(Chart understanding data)
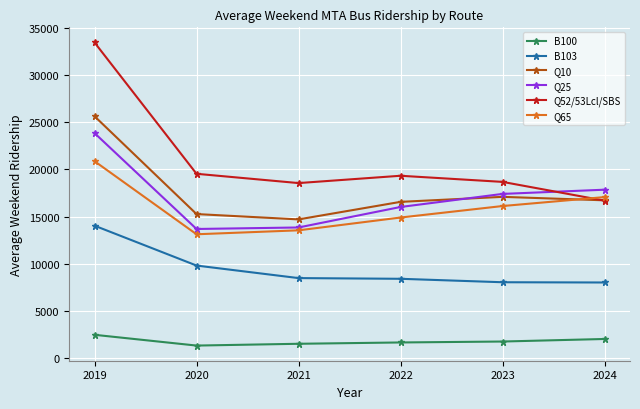

At which label does B100 reach its peak?

2019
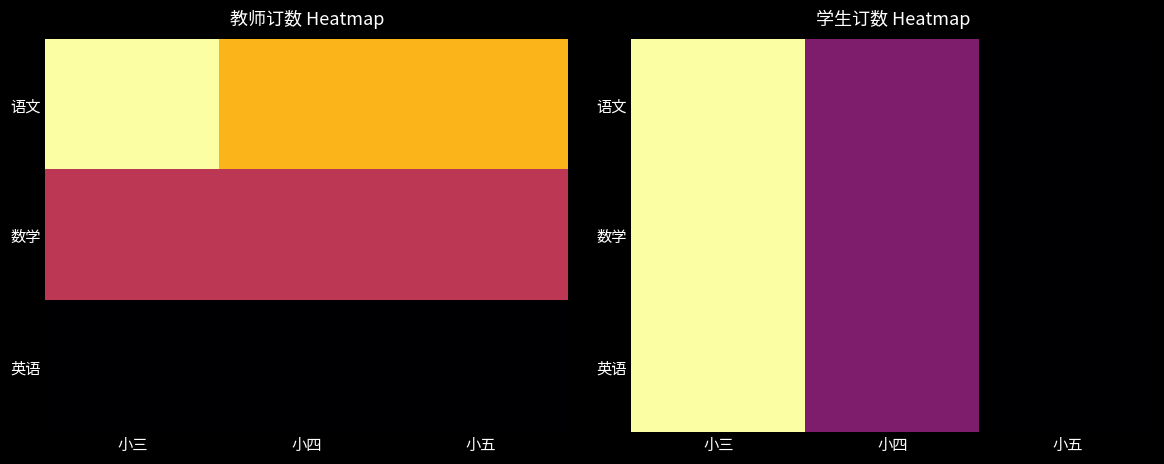

List the series in order of their peak value, highest first.

语文, 数学, 英语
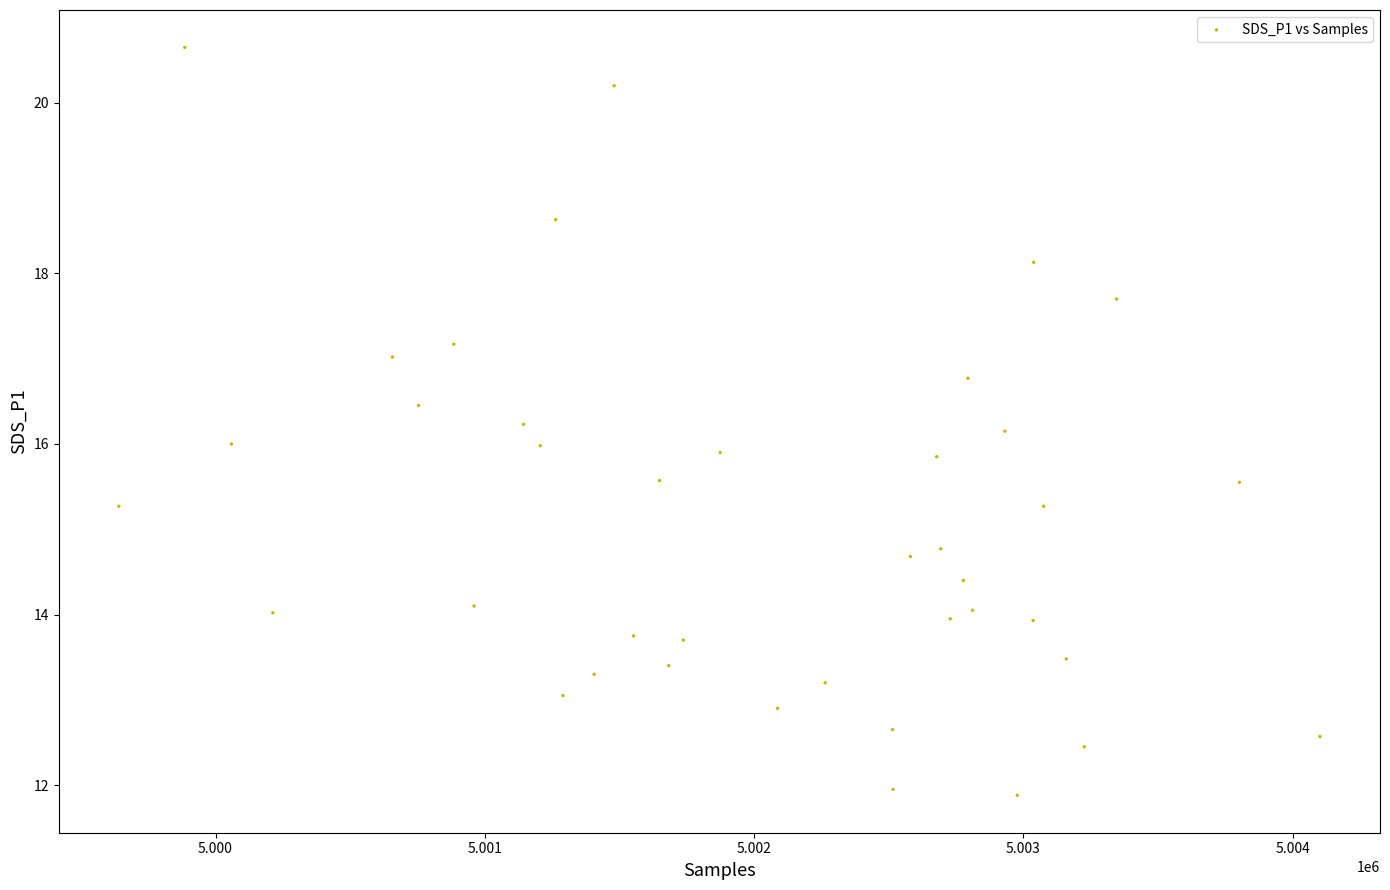

What is the range of Y values (max minus min)?

8.8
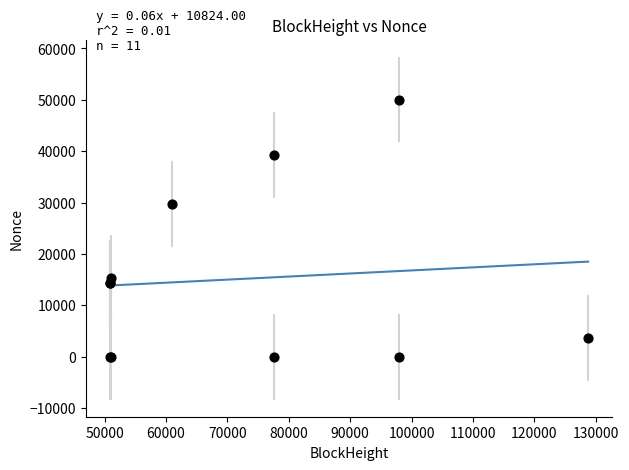

What Y value in the scatter plot is closest to 25021?

29690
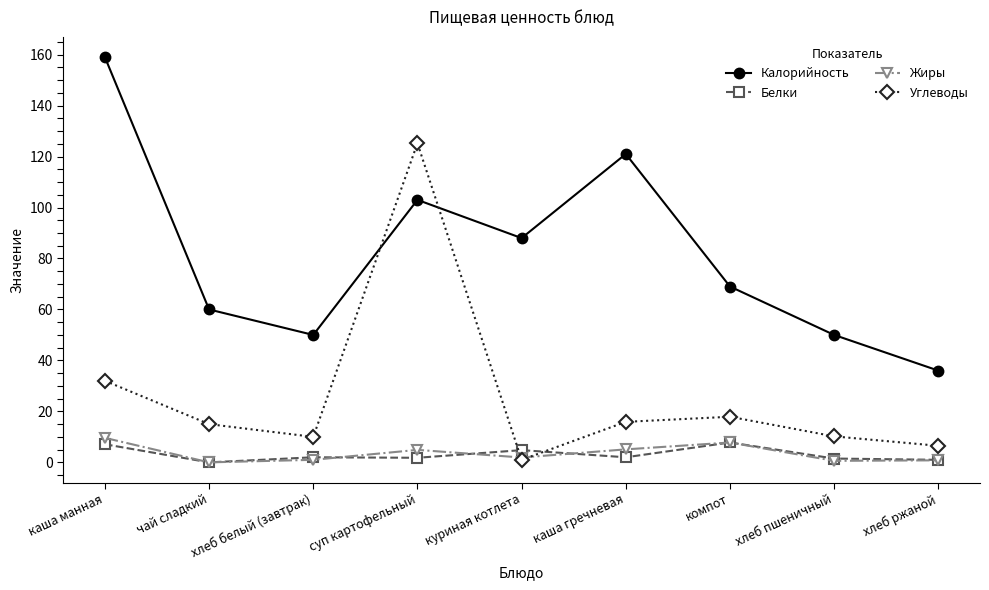

What is the value of the Жиры point at the 5th from the left?

1.9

- [Directive]
Gather every line in the entries above that contains the word "What" and copy each one verbatim.

- [Task answer]
What is the range of Y values (max minus min)?
What Y value in the scatter plot is closest to 25021?
What is the value of the Жиры point at the 5th from the left?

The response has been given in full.